# HELP! Bunnies Making a Mess of the Litter!



## fatnhappy (Feb 27, 2015)

Hi Everyone,

I'm new to this forum. My girlfriend and I adopted our bonded pair of bunnies (one male and one female) both neutered and spayed. They are about 1 1/2 years old. We recently tried switching their litter from care fresh to yesterday news and they didn't seem to like it and made a mess by digging everything out of their litter boxes whenever we changed it. So we then bought new care fresh gave that back to them with hay on top of it (we do not have a hay rack) so they eat and potty in the litter box. We actually give them 2 litter boxes but recently reduced to one. They were fine after going back to the care fresh for a while but a week later, they are digging again. We usually change the litter every other day to keep it fresh and they are house bunnies so they roam around freely and have plenty of space to run around and play. Not sure what is causing this case of naughtiness from them suddenly. Our bunny also has a case of freight and is easily scared. We try to sit down for hours just to bond with them or play with them when my girlfriend and I get off work and for some reason it seems that the female still can't feel safe around us. 

So in short, we have 2 problems and need help ASAP!

1) Digging in the litter box with care fresh 
2) Female bunny being scared of us 

Please help!

I thank you in advance!

:happyrabbit:


----------



## pani (Feb 27, 2015)

1) Welcome. To. My. Life.

Rabbits are natural diggers, so it's not uncommon for them to dig in their litter boxes. There's a couple of things you can do - set up a dedicated dig box for them, perhaps with higher edges, filled with things like hay and safe paper (like phone books, since they use soy-based ink). You can also look into getting a grate to separate the rabbits from the litter itself, like this kind of setup:







2) What does the female bunny do that makes you feel she's scared? I've had my female lop for about 13 months now, and I used to think she was scared of me - turns out she's just a big pile of sass. She'll hop over to say hello and will accept pets on her own terms, but she's definitely not a 'people bun'. 
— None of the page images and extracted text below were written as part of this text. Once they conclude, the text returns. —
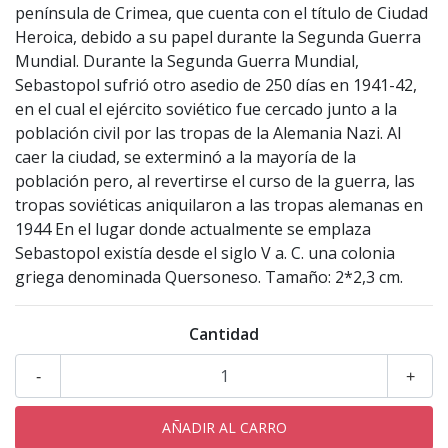
península de Crimea, que cuenta con el título de Ciudad
Heroica, debido a su papel durante la Segunda Guerra
Mundial. Durante la Segunda Guerra Mundial,
Sebastopol sufrió otro asedio de 250 días en 1941-42,
en el cual el ejército soviético fue cercado junto a la
población civil por las tropas de la Alemania Nazi. Al
caer la ciudad, se exterminó a la mayoría de la
población pero, al revertirse el curso de la guerra, las
tropas soviéticas aniquilaron a las tropas alemanas en
1944 En el lugar donde actualmente se emplaza
Sebastopol existía desde el siglo V a. C. una colonia
griega denominada Quersoneso. Tamaño: 2*2,3 cm.
Cantidad
-
+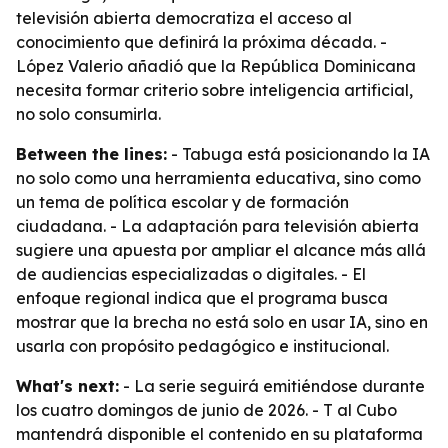
televisión abierta democratiza el acceso al
conocimiento que definirá la próxima década. -
López Valerio añadió que la República Dominicana
necesita formar criterio sobre inteligencia artificial,
no solo consumirla.
Between the lines:
- Tabuga está posicionando la IA
no solo como una herramienta educativa, sino como
un tema de política escolar y de formación
ciudadana. - La adaptación para televisión abierta
sugiere una apuesta por ampliar el alcance más allá
de audiencias especializadas o digitales. - El
enfoque regional indica que el programa busca
mostrar que la brecha no está solo en usar IA, sino en
usarla con propósito pedagógico e institucional.
What's next:
- La serie seguirá emitiéndose durante
los cuatro domingos de junio de 2026. - T al Cubo
mantendrá disponible el contenido en su plataforma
If your girl is scared of you, just make sure she knows you're a safe person to be around! Sit with her quietly while you read a book or play on a laptop or something, feed her food (even just place it on the floor near you) so she associates you with safe things that make her happy. Slow and steady. Rabbits take time to warm up but it's worth it.


----------



## ShreddersMom (Feb 27, 2015)

I recently changed by bunny from shredded newspapers for his litter to the Yesterday's news. If you find that they don't dig with the carefresh but make a mess of the Yesterday's News then try to transition them slowly. Put Yesterday's News in the bottom of the litter box and then add some carefresh on top. Every time you change it put less and less Carefresh in it. If they start digging again then put more carefresh over the Yesterday's News. I don't know if that makes sense but basically do a slower transition between the two litter types!


----------



## Nancy McClelland (Feb 27, 2015)

Solved my problem with mine by putting the litter in a pan with high sides and back--they stopped digging and making messes.


----------



## fatnhappy (Feb 27, 2015)

pani said:


> 1) Welcome. To. My. Life.
> 
> Rabbits are natural diggers, so it's not uncommon for them to dig in their litter boxes. There's a couple of things you can do - set up a dedicated dig box for them, perhaps with higher edges, filled with things like hay and safe paper (like phone books, since they use soy-based ink). You can also look into getting a grate to separate the rabbits from the litter itself, like this kind of setup:
> 
> ...



^Thanks Pani for the response. Where did you get your grate? I can't find those in pet stores.

Now that you have mentioned how your bunny reacts, mine seems to be about the same. I can pet her when she wants to be but when she doesn't she'll run away. But she'll come by and nudge me or hang around me when she wants. Didn't know they had that kind of personality. 



ShreddersMom said:


> I recently changed by bunny from shredded newspapers for his litter to the Yesterday's news. If you find that they don't dig with the carefresh but make a mess of the Yesterday's News then try to transition them slowly. Put Yesterday's News in the bottom of the litter box and then add some carefresh on top. Every time you change it put less and less Carefresh in it. If they start digging again then put more carefresh over the Yesterday's News. I don't know if that makes sense but basically do a slower transition between the two litter types!



^hmm we tried the slow transition and it didn't work. Just ended up tossing the whole bag of yesterday news as a whole and went back to getting the more expensive care fresh (we spoil them). 

We are looking to get a hay rack and separate the hay from the litter box completely


----------



## JBun (Feb 27, 2015)

Link for that grate and other litterbox screen ideas here.
http://www.rabbitsonline.net/showthread.php?t=83822

This link has tips for bonding with your bunny, but it sounds like your bun may just be the independent type.
http://www.flashsplace.webs.com/bondingwithyourbunny.htm


----------



## pani (Feb 28, 2015)

I've not got a grate yet, but I'll be following some of the suggestions in the thread JBun linked to above (actually a thread I began on the same topic!).


----------



## fatnhappy (Mar 6, 2015)

Couldn't find the grates at any local stores =[


----------



## JBun (Mar 6, 2015)

Most of them you either have to make yourself or get online, though you can sometimes find the corner litter boxes with grates, in stores like petsmart and petco.
http://www.drsfostersmith.com/product/prod_display.cfm?pcatid=17020&cmpid=08cseYY&ref=XXXX&subref=AA


----------